NeuroRoots, a bio-inspired, seamless brain machine interface for long-term recording in delicate brain regions

Abstract

Scalable electronic brain implants with long-term stability and low biological perturbation are crucial technologies for high-quality brain-machine interfaces that can seamlessly access delicate and hard-to-reach regions of the brain. Here, we created "NeuroRoots," a biomimetic multi-channel implant with similar dimensions (7 μm wide and 1.5 μm thick), mechanical compliance, and spatial distribution as axons in the brain. Unlike planar shank implants, these devices consist of a number of individual electrode "roots," each tendril independent from the other. A simple microscale delivery approach based on commercially available apparatus minimally perturbs existing neural architectures during surgery. NeuroRoots enables high density single unit recording from the cerebellum in vitro and in vivo. NeuroRoots also reliably recorded action potentials in various brain regions for at least 7 weeks during behavioral experiments in freely-moving rats, without adjustment of electrode position. This minimally invasive axon-like implant design is an important step toward improving the integration and stability of brain-machine interfacing.

FIG. 1.

(a) NeuroRoots overview and assembly. 3D model of the NeuroRoots and the different configurations of the tip. Design 1 and 2 are zoomed-in representations of the tip with the electrodes organized in 150 and 25 μm depth spacing, respectively. A zoomed-in representation of one tetrode-like set of electrodes and the cross-sectional representation are also presented. Parylene C substrate is represented in light gray and platinum in dark brown. (b) Microscope picture image of the NeuroRoots with Design 1 and Design 2. (c) Assembly method using capillary and surface-tension effects to draw the electrodes onto the microwire.
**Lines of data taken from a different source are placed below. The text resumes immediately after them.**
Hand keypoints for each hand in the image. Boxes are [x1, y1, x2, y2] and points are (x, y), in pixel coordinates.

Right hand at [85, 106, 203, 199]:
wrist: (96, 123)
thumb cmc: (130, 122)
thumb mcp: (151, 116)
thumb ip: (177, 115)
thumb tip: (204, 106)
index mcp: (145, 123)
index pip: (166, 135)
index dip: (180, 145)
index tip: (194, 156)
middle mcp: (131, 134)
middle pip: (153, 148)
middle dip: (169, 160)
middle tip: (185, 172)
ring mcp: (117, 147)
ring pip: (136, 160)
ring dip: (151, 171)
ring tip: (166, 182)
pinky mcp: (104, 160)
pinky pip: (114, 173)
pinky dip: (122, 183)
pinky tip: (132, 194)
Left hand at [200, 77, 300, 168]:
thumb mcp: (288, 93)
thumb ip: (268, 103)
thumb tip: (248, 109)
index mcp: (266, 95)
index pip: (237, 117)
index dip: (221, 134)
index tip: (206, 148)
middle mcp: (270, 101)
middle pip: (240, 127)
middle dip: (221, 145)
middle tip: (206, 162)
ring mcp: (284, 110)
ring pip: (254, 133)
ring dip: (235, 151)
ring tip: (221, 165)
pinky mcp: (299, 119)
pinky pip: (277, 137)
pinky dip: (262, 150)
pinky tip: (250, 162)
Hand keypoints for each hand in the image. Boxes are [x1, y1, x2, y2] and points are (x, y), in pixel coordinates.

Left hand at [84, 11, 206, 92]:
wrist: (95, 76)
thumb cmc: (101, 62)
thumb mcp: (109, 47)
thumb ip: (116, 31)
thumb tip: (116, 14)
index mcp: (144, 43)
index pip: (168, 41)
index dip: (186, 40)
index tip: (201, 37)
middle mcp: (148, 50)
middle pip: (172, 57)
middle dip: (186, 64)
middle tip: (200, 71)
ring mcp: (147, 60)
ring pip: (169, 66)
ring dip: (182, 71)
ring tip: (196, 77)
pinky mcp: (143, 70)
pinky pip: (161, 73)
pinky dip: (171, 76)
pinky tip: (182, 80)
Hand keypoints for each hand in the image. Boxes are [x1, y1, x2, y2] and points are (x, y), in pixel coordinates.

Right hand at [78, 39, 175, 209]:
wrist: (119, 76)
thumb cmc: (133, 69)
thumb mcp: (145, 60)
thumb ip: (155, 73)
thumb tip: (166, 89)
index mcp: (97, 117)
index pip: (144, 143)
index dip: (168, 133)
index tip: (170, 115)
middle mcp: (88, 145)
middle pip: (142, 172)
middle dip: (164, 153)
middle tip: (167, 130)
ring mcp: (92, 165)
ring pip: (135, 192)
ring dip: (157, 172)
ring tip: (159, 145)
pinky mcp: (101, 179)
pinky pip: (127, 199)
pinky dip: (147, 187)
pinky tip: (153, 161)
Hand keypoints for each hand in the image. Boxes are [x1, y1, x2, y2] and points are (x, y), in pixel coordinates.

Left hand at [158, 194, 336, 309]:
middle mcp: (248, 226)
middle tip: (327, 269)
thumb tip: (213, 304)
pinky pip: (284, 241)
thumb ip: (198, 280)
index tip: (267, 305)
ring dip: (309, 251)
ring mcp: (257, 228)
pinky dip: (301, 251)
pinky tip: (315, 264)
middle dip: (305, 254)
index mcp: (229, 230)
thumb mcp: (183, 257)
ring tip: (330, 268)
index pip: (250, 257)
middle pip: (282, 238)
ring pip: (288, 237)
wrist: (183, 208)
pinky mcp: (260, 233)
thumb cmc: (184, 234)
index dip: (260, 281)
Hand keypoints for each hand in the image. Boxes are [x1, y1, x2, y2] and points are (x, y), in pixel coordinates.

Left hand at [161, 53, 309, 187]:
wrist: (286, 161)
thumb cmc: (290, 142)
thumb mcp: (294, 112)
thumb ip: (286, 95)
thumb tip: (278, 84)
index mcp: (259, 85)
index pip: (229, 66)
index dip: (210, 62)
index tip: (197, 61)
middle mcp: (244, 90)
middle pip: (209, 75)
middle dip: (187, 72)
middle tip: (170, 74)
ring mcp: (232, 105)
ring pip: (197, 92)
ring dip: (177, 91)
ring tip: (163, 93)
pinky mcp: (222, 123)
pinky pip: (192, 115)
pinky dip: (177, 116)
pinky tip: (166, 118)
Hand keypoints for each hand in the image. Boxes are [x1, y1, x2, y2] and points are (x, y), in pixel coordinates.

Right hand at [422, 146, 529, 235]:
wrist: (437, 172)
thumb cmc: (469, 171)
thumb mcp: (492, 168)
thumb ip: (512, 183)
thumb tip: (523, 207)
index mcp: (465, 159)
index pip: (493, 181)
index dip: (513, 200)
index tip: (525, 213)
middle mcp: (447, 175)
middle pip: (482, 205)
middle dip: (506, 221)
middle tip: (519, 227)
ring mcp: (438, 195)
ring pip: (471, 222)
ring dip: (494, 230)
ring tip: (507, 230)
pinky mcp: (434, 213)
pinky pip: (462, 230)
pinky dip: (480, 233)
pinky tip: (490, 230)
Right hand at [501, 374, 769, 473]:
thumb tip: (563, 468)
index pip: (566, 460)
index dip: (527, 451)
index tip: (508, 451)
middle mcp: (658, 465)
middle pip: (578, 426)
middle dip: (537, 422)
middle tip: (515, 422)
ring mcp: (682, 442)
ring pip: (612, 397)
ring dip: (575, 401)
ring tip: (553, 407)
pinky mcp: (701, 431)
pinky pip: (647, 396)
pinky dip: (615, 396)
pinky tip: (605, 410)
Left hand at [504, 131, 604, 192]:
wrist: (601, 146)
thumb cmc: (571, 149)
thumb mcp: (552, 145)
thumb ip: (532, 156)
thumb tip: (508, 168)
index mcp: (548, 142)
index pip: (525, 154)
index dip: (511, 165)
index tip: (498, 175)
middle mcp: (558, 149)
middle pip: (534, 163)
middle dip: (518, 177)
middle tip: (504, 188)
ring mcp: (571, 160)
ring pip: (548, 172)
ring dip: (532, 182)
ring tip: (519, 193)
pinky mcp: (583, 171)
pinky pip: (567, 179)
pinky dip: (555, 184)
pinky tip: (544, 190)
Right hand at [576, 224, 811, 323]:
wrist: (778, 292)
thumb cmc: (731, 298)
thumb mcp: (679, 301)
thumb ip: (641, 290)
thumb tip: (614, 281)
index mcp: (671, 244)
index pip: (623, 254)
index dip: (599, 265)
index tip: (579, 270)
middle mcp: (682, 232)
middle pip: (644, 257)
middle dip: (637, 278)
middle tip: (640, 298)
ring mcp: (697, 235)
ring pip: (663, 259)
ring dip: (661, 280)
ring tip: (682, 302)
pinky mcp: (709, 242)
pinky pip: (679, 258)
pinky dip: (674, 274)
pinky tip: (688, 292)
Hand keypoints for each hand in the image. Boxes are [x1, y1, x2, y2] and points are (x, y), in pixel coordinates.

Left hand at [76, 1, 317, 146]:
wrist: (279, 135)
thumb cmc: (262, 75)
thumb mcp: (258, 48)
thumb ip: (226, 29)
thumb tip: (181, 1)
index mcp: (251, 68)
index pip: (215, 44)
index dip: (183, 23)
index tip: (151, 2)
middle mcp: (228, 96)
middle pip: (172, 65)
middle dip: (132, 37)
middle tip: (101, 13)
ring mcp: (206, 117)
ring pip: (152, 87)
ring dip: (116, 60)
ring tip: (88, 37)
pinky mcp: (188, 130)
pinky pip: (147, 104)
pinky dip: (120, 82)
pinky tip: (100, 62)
Bottom insets show a microscope picture of the electrode leads after delamination from the fabrication substrate and after lamination on a substrate. (d) Microscopy showing the electrodes assembled onto electrosharpened microwires, demonstrating their spacing is set by the initial position in the array.

FIG. 2.

(a) Apparatus for chronic recordings in freely moving rats. A picture of a rat 4 days post-surgery. The implant connector is protected by a cap on top of the scaffold presented on the right. The 3D exploded-view shows the main parts that compose the NeuroRoots platform. Left pictures show the adaptor and the NeuroRoots assembled before insertion and a zoomed-in picture of the guiding system with the NeuroRoots assembled onto the microwire. (b) Implantation strategy of the NeuroRoots into deep-brain regions. The assembled microwire and NeuroRoots are implanted into the desired brain region through a 3D printed scaffold hat (left). Once the NeuroRoots are released, the microwire is removed, leaving only the electrodes implanted into the brain tissue (right). (c) X-ray microtomography scanning showing the electrode distribution after implantation using PEDOT:PSS based devices. (d) Microscope image of a NeuroRoots placed onto a brain slice of cell CA1 of the hippocampus for scale. The electrodes of 10 μm in diameter are similar in size to neuron soma (Cresyl violet staining).

FIG. 3.

(a) Representative recordings of raw traces. (i) Two seconds recording of six consecutive channels. Scale: 200 ms. (ii) Zoomed-in view of the blue box presented in (i) shows characteristic activity while the green zoomed-in green box show the activity of a neighbor electrode. Scale: 10 ms. (iii) Action potential of a hippocampal neuron recorded during the acute experiment. Scale: 0.5 SD and 1 ms. (b) Cluster stability assessment during the chronic experiment. (i) Representative APs of the same neuron and interneuron over the 7 weeks of the experiment. Scale neuron: 15 μV, 1 ms, interneuron 15 μV, and 0.2 ms. (ii) Overlay of averaged APs corresponding to a cluster tracked over 7 weeks. Scale: 4 SD and 0.5 ms. Each cluster corresponds to a different electrode. Each color is representative of recordings from a different week as describes in the colored legend. (c) Behavioral analysis. (i) Animal trajectories in gray on a double Y-Maze (1.4 × 1.2 m²). Spikes from an example cell overlaid in red. (ii) Estimated firing fields for the same cell; warmer color indicates increased firing activity.

FIG. 4.

(a) Microscope image of NeuroRoots implanted into a cerebellar slice. (b) In vitro recordings from a cerebellar slice. Typical activity of the 32 channels during recordings. Each trace is (−270; 200] μV and 1 s. (C) Microscope image of the histological slice with the NeuroRoots footprint measured at 38 μm in diameter. (d) In vivo recordings in the cerebellum. Typical activity from 4 electrodes after off-line processing, scale bar 100 μV, 4 ms. A typical single unit extracted from one of the channels during in vivo recordings is presented on the right. Red and blue colors correspond to two distinct single units and the bold line represents the averaged activity of the spike collected. Scale bar: 200 μV and 0.2 ms.